The results of this study should be considered with some limitations. First, the FE movements were simple, repetitive, and constrained to the sagittal plane because the proposed method of quantifying subject-specific typical movement requires the motion to be repetitive and/or cyclical in nature (e.g., running) [21
]. Although this method may still be effective for more complex, repetitive movements, a preliminary attempt with a simple, uniplanar movement was warranted to support the use of this novel method to quantify spine kinematics. Future efforts should be directed at implementing this method with more complex tasks, such as repetitive asymmetrical lifting. Second, there were relatively few fatiguing sets in this study, limiting the statistical power available for the subject-specific and overall correlations. As such, it was imperative that individual-level correlations were strong to be detected in this study. Lastly, the sample size for this study was relatively small.
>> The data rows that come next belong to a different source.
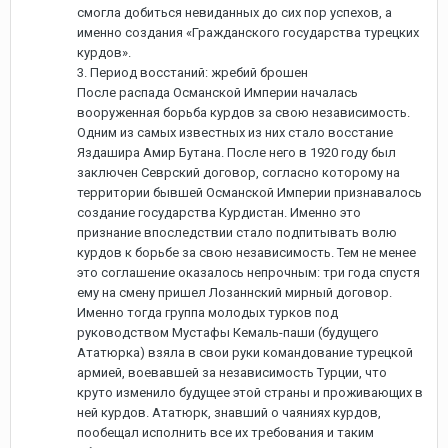
смогла добиться невиданных до сих пор успехов, а
именно создания «Гражданского государства турецких
курдов».
3. Период восстаний: жребий брошен
После распада Османской Империи началась
вооруженная борьба курдов за свою независимость.
Одним из самых известных из них стало восстание
Яздашира Амир Бутана. После него в 1920 году был
заключен Севрский договор, согласно которому на
территории бывшей Османской Империи признавалось
создание государства Курдистан. Именно это
признание впоследствии стало подпитывать волю
курдов к борьбе за свою независимость. Тем не менее
это соглашение оказалось непрочным: три года спустя
ему на смену пришел Лозаннский мирный договор.
Именно тогда группа молодых турков под
руководством Мустафы Кемаль-паши (будущего
Ататюрка) взяла в свои руки командование турецкой
армией, воевавшей за независимость Турции, что
круто изменило будущее этой страны и проживающих в
ней курдов. Ататюрк, знавший о чаяниях курдов,
пообещал исполнить все их требования и таким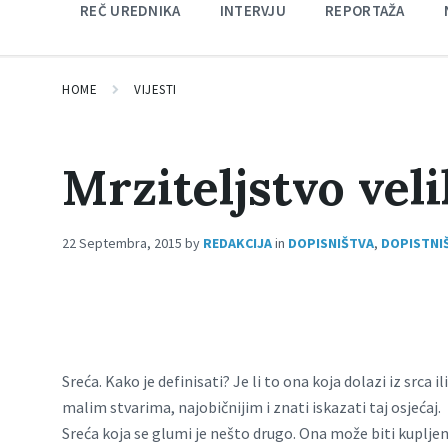
REČ UREDNIKA
INTERVJU
REPORTAŽA
HOME
VIJESTI
Mrziteljstvo vel
22 Septembra, 2015
by
REDAKCIJA
in
DOPISNIŠTVA
,
DOPISTNIŠ
Sreća. Kako je definisati? Je li to ona koja dolazi iz srca i
malim stvarima, najobičnijim i znati iskazati taj osjećaj.
Sreća koja se glumi je nešto drugo. Ona može biti kupljen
Although the 10 variables used in the SMCI revealed subject-specific changes in spine motion and were significantly correlated to participants’ fatigue measures, future efforts should be directed at determining if this remains applicable for a wider variety of participants. Nonetheless, the current findings support the potential of this approach to detect global trunk muscle fatigue as the variables used in a composite index can be tailored to individuals, and because the baseline movement characteristics are defined using subject-specific data (rather than study sample data).